Saved data entries
*****

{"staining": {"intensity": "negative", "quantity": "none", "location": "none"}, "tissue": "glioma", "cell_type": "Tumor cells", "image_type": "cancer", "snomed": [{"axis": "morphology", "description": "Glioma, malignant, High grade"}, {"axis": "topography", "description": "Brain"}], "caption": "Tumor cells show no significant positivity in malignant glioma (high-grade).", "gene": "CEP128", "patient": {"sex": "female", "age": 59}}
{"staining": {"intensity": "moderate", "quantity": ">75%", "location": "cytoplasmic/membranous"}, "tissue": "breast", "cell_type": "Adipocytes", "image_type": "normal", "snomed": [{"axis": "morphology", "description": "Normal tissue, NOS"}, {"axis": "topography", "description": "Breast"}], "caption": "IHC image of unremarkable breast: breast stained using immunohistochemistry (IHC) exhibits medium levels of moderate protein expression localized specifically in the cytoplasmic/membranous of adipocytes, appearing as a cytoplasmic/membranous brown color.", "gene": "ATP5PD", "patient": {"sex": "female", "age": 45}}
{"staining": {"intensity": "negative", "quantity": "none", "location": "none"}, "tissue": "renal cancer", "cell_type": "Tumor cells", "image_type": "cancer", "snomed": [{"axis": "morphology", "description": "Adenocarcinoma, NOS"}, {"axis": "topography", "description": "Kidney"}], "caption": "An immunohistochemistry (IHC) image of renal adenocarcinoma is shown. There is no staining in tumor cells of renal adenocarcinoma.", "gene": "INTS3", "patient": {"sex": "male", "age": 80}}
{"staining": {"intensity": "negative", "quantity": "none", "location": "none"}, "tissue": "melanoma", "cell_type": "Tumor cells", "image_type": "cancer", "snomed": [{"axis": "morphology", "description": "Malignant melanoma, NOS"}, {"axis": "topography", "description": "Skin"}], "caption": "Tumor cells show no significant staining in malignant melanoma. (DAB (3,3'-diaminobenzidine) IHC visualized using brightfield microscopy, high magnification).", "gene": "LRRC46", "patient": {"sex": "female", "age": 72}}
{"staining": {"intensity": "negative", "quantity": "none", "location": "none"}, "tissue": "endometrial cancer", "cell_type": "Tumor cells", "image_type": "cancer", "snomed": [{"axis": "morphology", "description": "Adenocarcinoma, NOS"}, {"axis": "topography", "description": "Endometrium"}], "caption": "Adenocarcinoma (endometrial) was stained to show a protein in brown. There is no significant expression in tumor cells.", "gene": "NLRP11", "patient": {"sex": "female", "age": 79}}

*****

Goal of the exercise
Gather up every line in the data above that contains the word "significant", copying each one.

Response area
{"staining": {"intensity": "negative", "quantity": "none", "location": "none"}, "tissue": "glioma", "cell_type": "Tumor cells", "image_type": "cancer", "snomed": [{"axis": "morphology", "description": "Glioma, malignant, High grade"}, {"axis": "topography", "description": "Brain"}], "caption": "Tumor cells show no significant positivity in malignant glioma (high-grade).", "gene": "CEP128", "patient": {"sex": "female", "age": 59}}
{"staining": {"intensity": "negative", "quantity": "none", "location": "none"}, "tissue": "melanoma", "cell_type": "Tumor cells", "image_type": "cancer", "snomed": [{"axis": "morphology", "description": "Malignant melanoma, NOS"}, {"axis": "topography", "description": "Skin"}], "caption": "Tumor cells show no significant staining in malignant melanoma. (DAB (3,3'-diaminobenzidine) IHC visualized using brightfield microscopy, high magnification).", "gene": "LRRC46", "patient": {"sex": "female", "age": 72}}
{"staining": {"intensity": "negative", "quantity": "none", "location": "none"}, "tissue": "endometrial cancer", "cell_type": "Tumor cells", "image_type": "cancer", "snomed": [{"axis": "morphology", "description": "Adenocarcinoma, NOS"}, {"axis": "topography", "description": "Endometrium"}], "caption": "Adenocarcinoma (endometrial) was stained to show a protein in brown. There is no significant expression in tumor cells.", "gene": "NLRP11", "patient": {"sex": "female", "age": 79}}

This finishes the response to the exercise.